Santé

Le cerveau dévoilé comme jamais auparavant par l’IRM la plus puissante au monde

Ce mardi, le Commissariat à l’énergie atomique et aux énergies alternatives (CEA) a dévoilé les premières images du scanner IRM le plus puissant du monde baptisé Iseult qui a cartographié pour la première fois le cerveau humain. Sa précision hors normes ouvre la voie à une meilleure compréhension des maladies neurologiques et psychiatriques.
Par Yasmine El Manzah (st.) avec AFP
Temps de lecture: 1 min

Ce mardi matin, Nicolas Boulant, directeur du CEA, présentait avec enthousiasme le fruit de ses efforts et ceux de ses équipes : le scanner IRM le plus puissant du monde. Après deux décennies de recherche et développement, le CEA dévoile enfin la première série d’images du cerveau capturées par ce scanner révolutionnaire, baptisé « Iseult ». Cette avancée vise à créer un outil d’imagerie sans précédent du cerveau humain, offrant des « insights » inédits sur sa structure, ses connexions et son activité, qu’il soit sain ou atteint de maladies.
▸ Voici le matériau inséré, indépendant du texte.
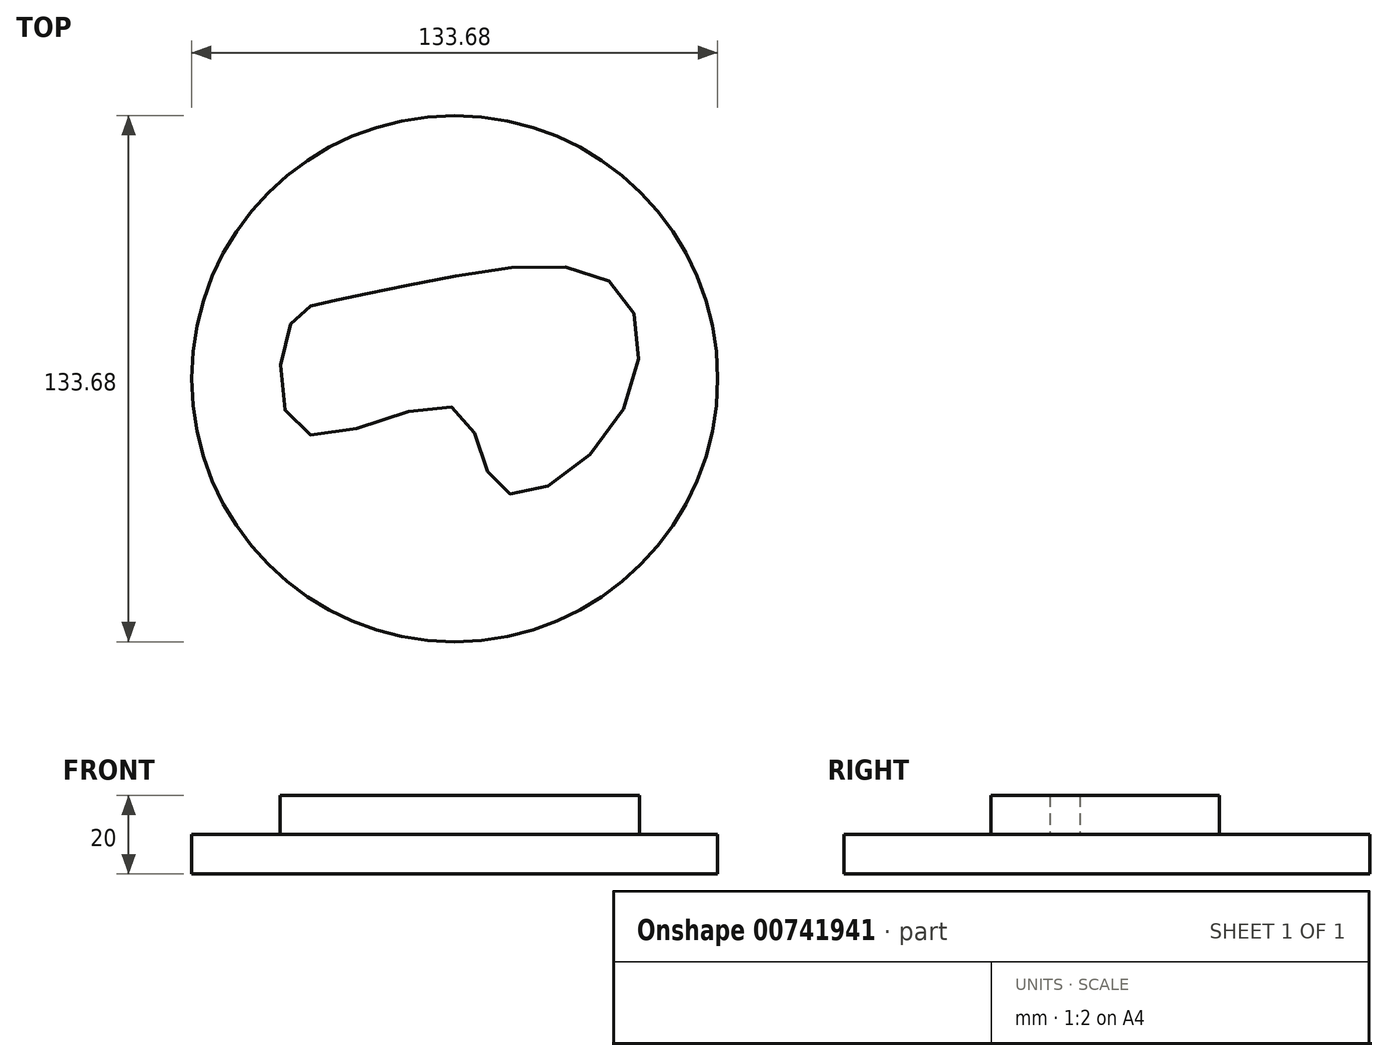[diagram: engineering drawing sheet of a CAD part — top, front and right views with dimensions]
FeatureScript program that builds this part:
annotation { "Feature Type Name" : "Feature", "Feature Type Description" : "" }
export const myFeature = defineFeature(function(context is Context, id is Id, definition is map)
    precondition{}
    {
        {
            var Q0;
            Q0=qCreatedBy(makeId("Top.planeOp"),FACE);
            var sketch = newSketch(context, id + "F0", { "sketchPlane" : qUnion([Q0])});
            skCircle(sketch, "E0", {"center": v(0, 0) * mm, "radius": 66.84 * mm});
            skSolve(sketch);
        }
        {
            var Q0;
            Q0=makeQuery(id+"F0.imprint","IMPRINT",FACE,{"disambiguationData":[TD([[makeQuery(id+"F0.imprint","IMPRINT",EDGE,{"derivedFrom":sQuery(id+"F0.wireOp",EDGE,"E0")}),1.0]])]});
            extrude(context, id + "F1", {"entities" : qUnion([Q0]), "depth" : 10 * mm, "offsetDistance" : 25 * mm});
        }
        {
            var Q0;
            Q0=makeQuery(id+"F1.opExtrude","CAP_FACE",FACE,{"disambiguationData":[OSD([sQuery(id+"F0.wireOp",EDGE,"E0")])],"isStart":false});
            var sketch = newSketch(context, id + "F2", { "sketchPlane" : qUnion([Q0])});
            skFitSpline(sketch, "E1", {"points": [v(-41.63, 13.85) * mm, v(-38.56, -13.65) * mm, v(0, -7.5) * mm, v(11.63, -28.27) * mm, v(41.44, -10.38) * mm, v(40.1, 24.23) * mm, v(-6.44, 24.8) * mm, v(-31.25, 19.8) * mm, v(-41.63, 13.85) * mm]});
            skSolve(sketch);
        }
        {
            var Q0;
            Q0=makeQuery(id+"F2.imprint","IMPRINT",FACE,{"disambiguationData":[TD([[makeQuery(id+"F2.imprint","IMPRINT",EDGE,{"derivedFrom":sQuery(id+"F2.wireOp",EDGE,"E1")}),1.0]])]});
            extrude(context, id + "F3", {"entities" : qUnion([Q0]), "operationType" : NewBodyOperationType.ADD, "depth" : 10 * mm, "offsetDistance" : 25 * mm});
        }
    });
« Surveillez nos résultats, ça va décoiffer », promet Nicolas Boulant à nos confrères du Parisien. En effet, les images de cerveaux obtenues par Iseult, montrent une précision inégalée par rapport aux IRM hospitaliers. L’outil est doté d’un champ magnétique impressionnant de 11,7 teslas, contre 1,5 ou 3 teslas pour les IRM basiques. Les résultats qu’il obtient en « scannant » un cerveau humain pendant quelques minutes sont beaucoup plus précis, comme le montrent les images comparées avec celles obtenues par un IRM de 3 ou 7 teslas.
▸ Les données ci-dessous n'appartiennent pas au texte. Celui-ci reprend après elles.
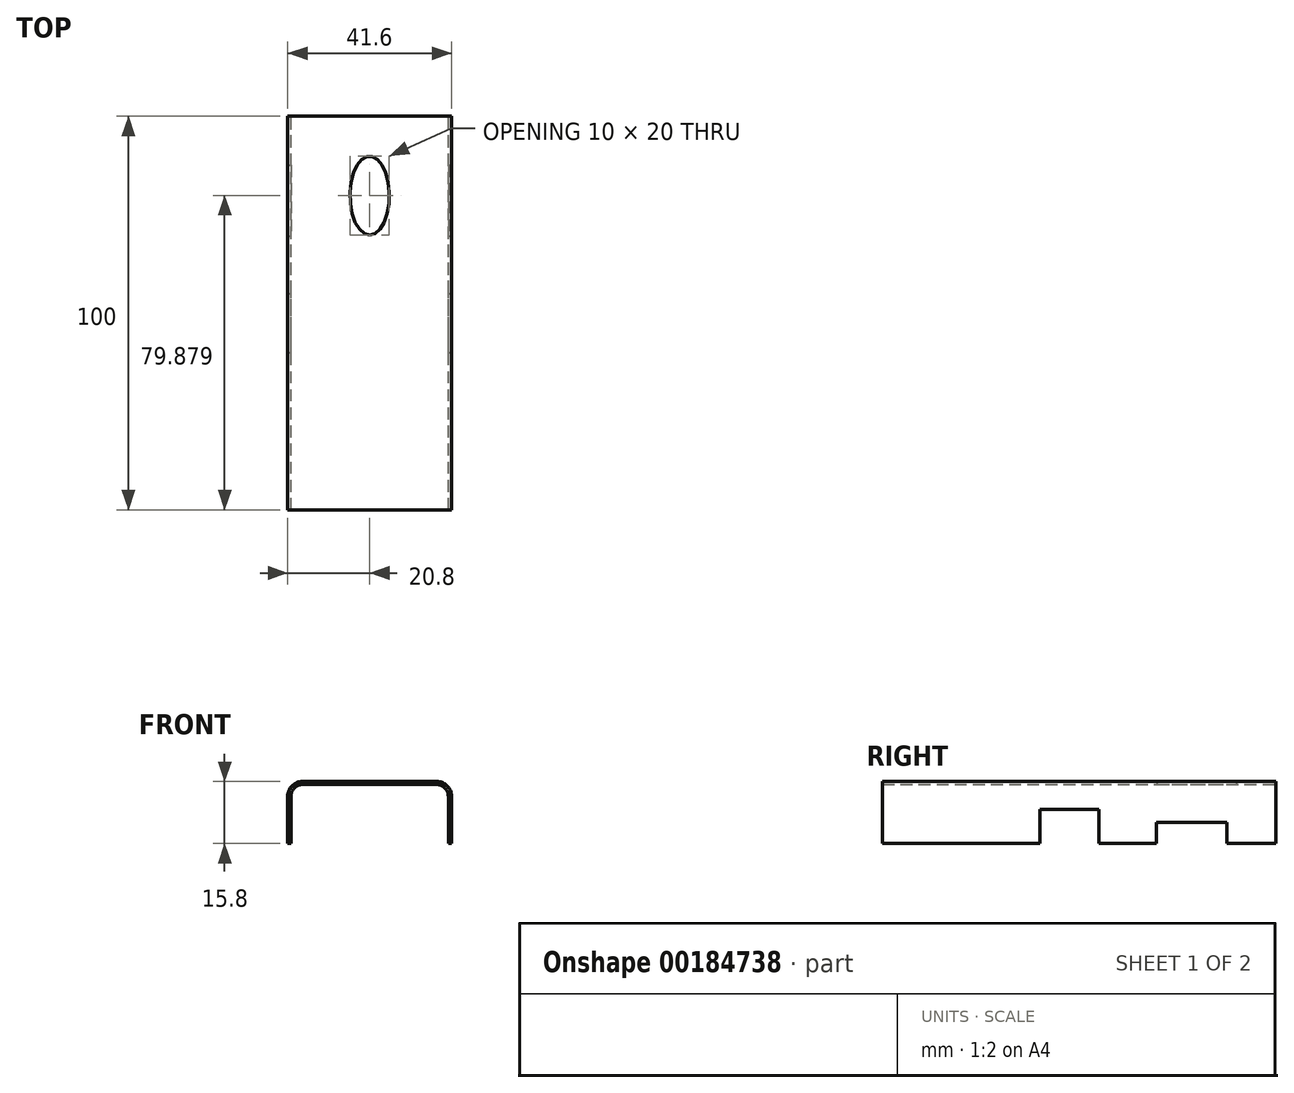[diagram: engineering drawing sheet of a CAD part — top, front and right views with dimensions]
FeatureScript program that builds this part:
annotation { "Feature Type Name" : "Feature", "Feature Type Description" : "" }
export const myFeature = defineFeature(function(context is Context, id is Id, definition is map)
    precondition{}
    {
        {
            var Q0;
            Q0=qCreatedBy(makeId("Front.planeOp"),FACE);
            var sketch = newSketch(context, id + "F0", { "sketchPlane" : qUnion([Q0])});
            skLineSegment(sketch, "E0", {"start": v(-20, 0) * mm, "end": v(20, 0) * mm, "construction": true});
            skLineSegment(sketch, "E1", {"start": v(-20, 0) * mm, "end": v(-20, 12) * mm});
            skLineSegment(sketch, "E2", {"start": v(-17, 15) * mm, "end": v(0, 15) * mm});
            skPoint(sketch, "E3.visualSharp", {"position": v(-20, 15) * mm});
            skArc(sketch, "E3.filletArc", {"start": v(-17, 15) * mm, "mid": v(-19.12, 14.12) * mm, "end": v(-20, 12) * mm});
            skLineSegment(sketch, "E4.MirrorCS", {"start": v(17, 15) * mm, "end": v(0, 15) * mm});
            skLineSegment(sketch, "E5.MirrorCS", {"start": v(20, 0) * mm, "end": v(20, 12) * mm});
            skArc(sketch, "E6.MirrorCS", {"start": v(17, 15) * mm, "mid": v(19.12, 14.12) * mm, "end": v(20, 12) * mm});
            skLineSegment(sketch, "E7.0", {"start": v(-17, 15.8) * mm, "end": v(-2.5, 15.8) * mm});
            skArc(sketch, "E7.1", {"start": v(-17, 15.8) * mm, "mid": v(-19.69, 14.69) * mm, "end": v(-20.8, 12) * mm});
            skLineSegment(sketch, "E7.2", {"start": v(-20.8, 0) * mm, "end": v(-20.8, 12) * mm});
            skLineSegment(sketch, "E8.MirrorCS", {"start": v(20.8, 0) * mm, "end": v(20.8, 12) * mm});
            skLineSegment(sketch, "E9.MirrorCS", {"start": v(17, 15.8) * mm, "end": v(2.5, 15.8) * mm});
            skArc(sketch, "E10.MirrorCS", {"start": v(17, 15.8) * mm, "mid": v(19.69, 14.69) * mm, "end": v(20.8, 12) * mm});
            skLineSegment(sketch, "E11", {"start": v(-20.8, 0) * mm, "end": v(-20, 0) * mm});
            skLineSegment(sketch, "E12", {"start": v(20.8, 0) * mm, "end": v(20, 0) * mm});
            skLineSegment(sketch, "E13", {"start": v(-2.5, 15.8) * mm, "end": v(2.5, 15.8) * mm});
            skSolve(sketch);
        }
        {
            var Q0;
            Q0=makeQuery(id+"F0.imprint","IMPRINT",FACE,{"disambiguationData":[TD([[makeQuery(id+"F0.imprint","IMPRINT",EDGE,{"derivedFrom":sQuery(id+"F0.wireOp",EDGE,"E1")}),1.0]])]});
            extrude(context, id + "F1", {"entities" : qUnion([Q0]), "depth" : 100 * mm});
        }
        {
            var Q0;
            Q0=makeQuery(id+"F1.opExtrude","SWEPT_FACE",FACE,{"disambiguationData":[OSD([sQuery(id+"F0.wireOp",EDGE,"E7.0"),sQuery(id+"F0.wireOp",EDGE,"E9.MirrorCS")])]});
            var sketch = newSketch(context, id + "F2", { "sketchPlane" : qUnion([Q0])});
            skEllipse(sketch, "E14", {"center": v(0, -20.12) * mm, "majorRadius": 10 * mm, "minorRadius": 5 * mm, "majorAxis": v(0, -1)});
            skSolve(sketch);
        }
        {
            var Q0;
            Q0=makeQuery(id+"F1.opExtrude","SWEPT_FACE",FACE,{"disambiguationData":[OSD([sQuery(id+"F0.wireOp",EDGE,"E8.MirrorCS")])]});
            var sketch = newSketch(context, id + "F3", { "sketchPlane" : qUnion([Q0])});
            skLineSegment(sketch, "E15.bottom", {"start": v(-45, 0) * mm, "end": v(-60, 0) * mm});
            skLineSegment(sketch, "E15.top", {"start": v(-45, 8.66) * mm, "end": v(-60, 8.66) * mm});
            skLineSegment(sketch, "E15.left", {"start": v(-45, 0) * mm, "end": v(-45, 8.66) * mm});
            skLineSegment(sketch, "E15.right", {"start": v(-60, 0) * mm, "end": v(-60, 8.66) * mm});
            skLineSegment(sketch, "E16.bottom", {"start": v(-30.42, 0) * mm, "end": v(-12.42, 0) * mm});
            skLineSegment(sketch, "E16.top", {"start": v(-30.42, 5.35) * mm, "end": v(-12.42, 5.35) * mm});
            skLineSegment(sketch, "E16.left", {"start": v(-30.42, 0) * mm, "end": v(-30.42, 5.35) * mm});
            skLineSegment(sketch, "E16.right", {"start": v(-12.42, 0) * mm, "end": v(-12.42, 5.35) * mm});
            skSolve(sketch);
        }
        {
            var Q0;
            Q0=makeQuery(id+"F3.imprint","IMPRINT",FACE,{"disambiguationData":[TD([[makeQuery(id+"F3.imprint","IMPRINT",EDGE,{"derivedFrom":sQuery(id+"F3.wireOp",EDGE,"E15.bottom")}),1.0]])]});
            var Q1;
            Q1=makeQuery(id+"F3.imprint","IMPRINT",FACE,{"disambiguationData":[TD([[makeQuery(id+"F3.imprint","IMPRINT",EDGE,{"derivedFrom":sQuery(id+"F3.wireOp",EDGE,"E16.bottom")}),1.0]])]});
            extrude(context, id + "F4", {"entities" : qUnion([Q0, Q1]), "operationType" : NewBodyOperationType.REMOVE, "endBound" : BoundingType.THROUGH_ALL, "oppositeDirection" : true, "depth" : 25 * mm});
        }
        {
            var Q0;
            Q0=makeQuery(id+"F2.imprint","IMPRINT",FACE,{"disambiguationData":[TD([[makeQuery(id+"F2.imprint","IMPRINT",EDGE,{"derivedFrom":sQuery(id+"F2.wireOp",EDGE,"E14")}),1.0]])]});
            extrude(context, id + "F5", {"entities" : qUnion([Q0]), "operationType" : NewBodyOperationType.REMOVE, "endBound" : BoundingType.THROUGH_ALL, "oppositeDirection" : true, "depth" : 25 * mm});
        }
    });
Sans danger pour la santé ? Une vingtaine de volontaires en bonne santé ont participé à l’expérience, à l’intérieur de cet aimant de 132 tonnes logé dans un cylindre de 5 mètres de long. Les résultats des tests, y compris ceux sur le plan physiologique, effectués sur ces participants « scannés » par Iseult, sont rassurants quant à l’absence d’effets sur la santé.

Mieux comprendre les maladies neurodégénératives et psychiatriques

En 2021, le CEA avait déjà dévoilé de premières images d’un potimarron entier, choisi pour ses textures multiples et variées. Ses pépins et ses fibres étaient parfaitement visibles. Cette fois, les personnes volontaires devaient rester immobiles à l’intérieur de l’aimant. A présent, Iseult pourrait nous aider à mieux cerner les zones qui s’activent dans le cerveau lors de la réalisation de certaines tâches, y compris celles de la vie quotidienne comme la lecture d’un livre. Cet appareil pourrait aussi permettre de mieux comprendre le fonctionnement des maladies neurodégénératives (Parkinson, Alzheimer, etc.) ou psychiatriques (schizophrénie, troubles bipolaires, etc.). « Le lithium est utilisé en tant que médicament pour traiter la schizophrénie et le trouble bipolaire, mais son action n’est pas très bien comprise. Iseult pourra permettre de mieux cartographier son effet et cerner son rôle », illustre Nicolas Boulant.

Le scanner Iseult déployé dans tous les hôpitaux ?

Et bien non ! L’exploration des cerveaux de patients malades n’est pas prévue dans l’immédiat, et cet appareil ne sera pas déployé dans tous les hôpitaux à court terme. Cependant, ses capacités pourraient être exploitées à l’avenir. Le développement à grande échelle de cette « super IRM », en partenariat avec l’université de Freiburg en Allemagne, se heurterait néanmoins à un obstacle majeur : son coût. Un investissement total de 70 millions d’euros a été réalisé, dont 58 millions d’euros pour la construction de la seule pièce centrale de l’aimant.